Moreover, he kept working with her. That was your first clue he wasn’t serious about fixing this.
The therapists would chime in here that he didn’t do the work! Buy the magic formula and recommit! You’re probably Googling a bunch of those services as I type.
But the reason he cheats is the same reason he won’t do the work — HE LIKES CHEATING. He loves the power. He’s pickled in entitlement. It’s good to be KING. He arranges his life this way. It WORKS for him. Women fight over him. Why would he change?
Because he might lose you?
You’re utterly replaceable, because you’re not special to him. No one is special. Just him.
This is what his TREATMENT OF YOU says. You’ve invested 14 years of your life and he’s shat on it.
there were gifts and “I love you’s” exchanged.
The OW is replaceable too. Some “love” — he has another girlfriend.
She feels he’s been lying to both of us.
Oh, this is some OW solidarity bullshit. He’s wronged us both! Whatever. OW, you fucked him knowing he had a girlfriend. You’re not part of the Universal Sisterhood. Sit down.
Though they’ve not had sex
Right. This mistress calls you up to say a man she’s not having sex with is lying to her. About what? The price of tomatoes? Climate change? You realize that neither of these people are reliable narrators.
Stop comparing notes with his latest fuck d’jour. WHY ARE YOU WITH THIS GUY?
Is this worth saving?
I’m sure his anger with her revealing everything won’t last
So, you get crumbs of his attention when he’s on the outs with Schmoopie? Long may the anger last! You’ve won the turd!

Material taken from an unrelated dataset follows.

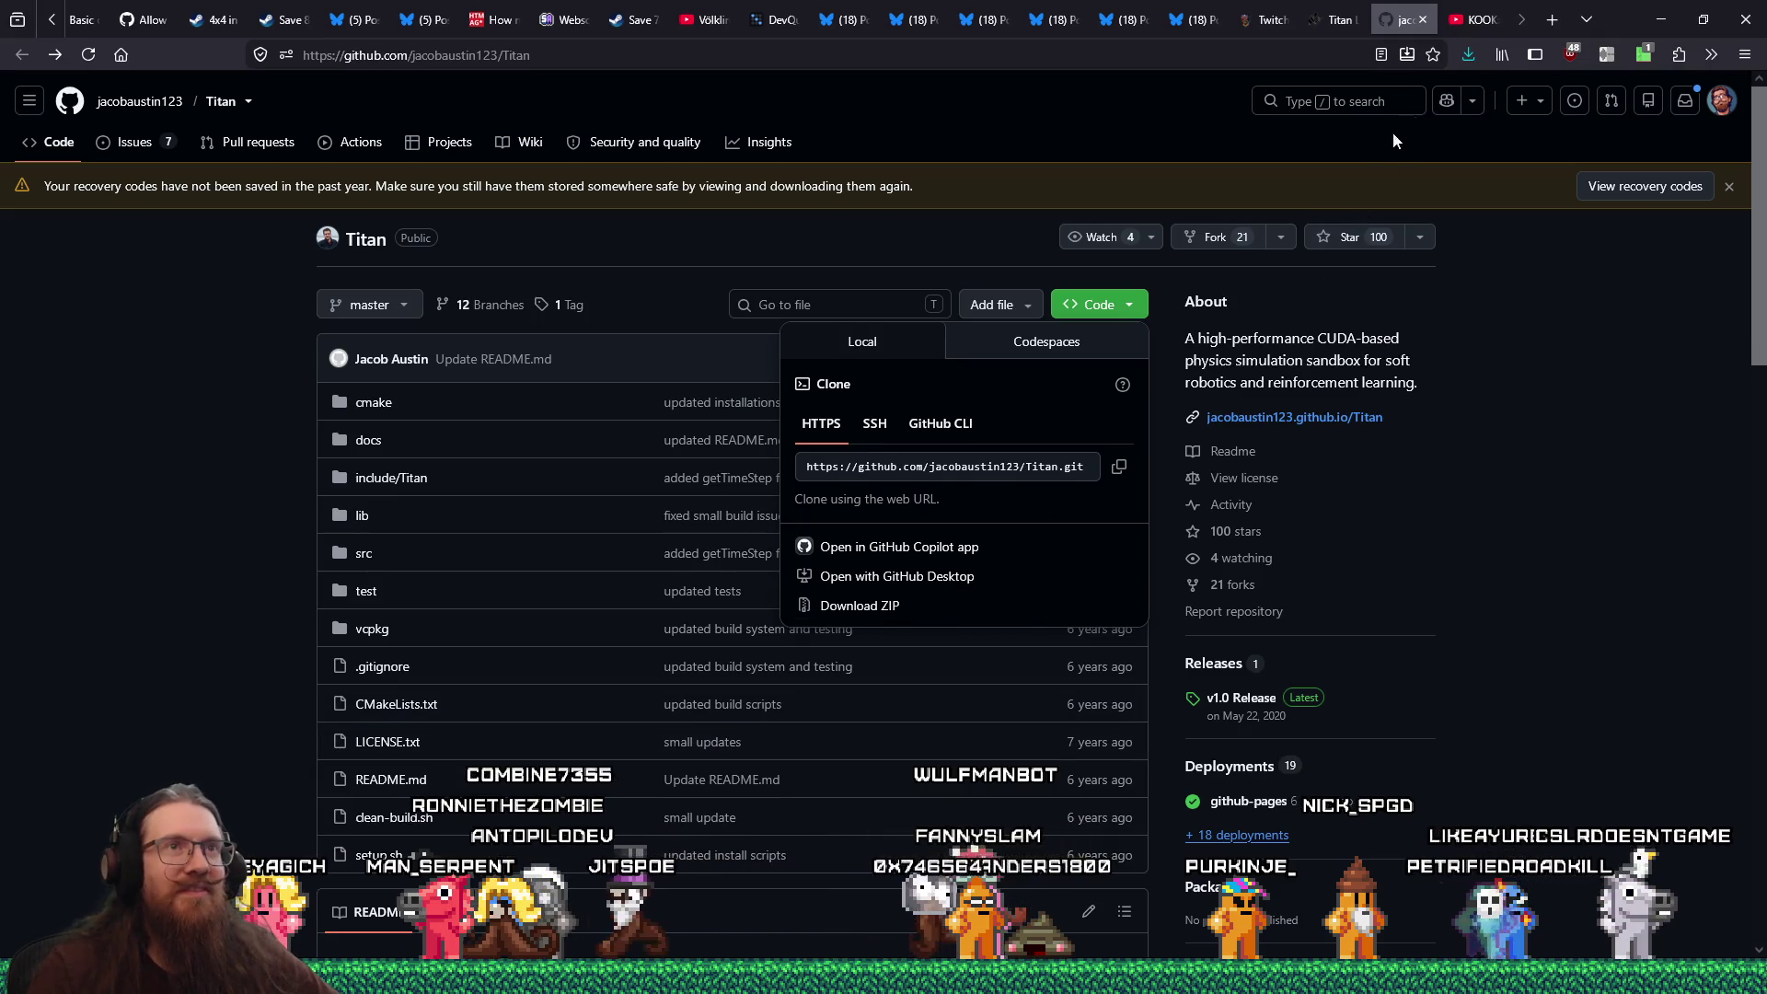
{"action": "left_click", "coordinate": [1461, 63]}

You’re completely doing the pick me dance. Who cares if he’s “angry” at being outed. HOW DO YOU FEEL?
Angry? Fed up? Hurt?
Act on YOUR feelings. Quit looking to a fuckwit to make things right. Only you can save you.
Can this be salvaged?
Why am I struggling to leave him?
I don’t know. The gravitational pull of sunk costs? His really convincing bullshit? I have theories on why chumps stay here. My advice to you is spend less time analyzing and more time acting. Leave him, go no contact, sort out your feelings later.
You know enough. None of it is good.
Just an FYI — no new podcast today. We were set to record Dr. Simon when my power went out (storms!) and we’re trying to reschedule. Got some new guests booked. Will keep you posted when we drop the next one!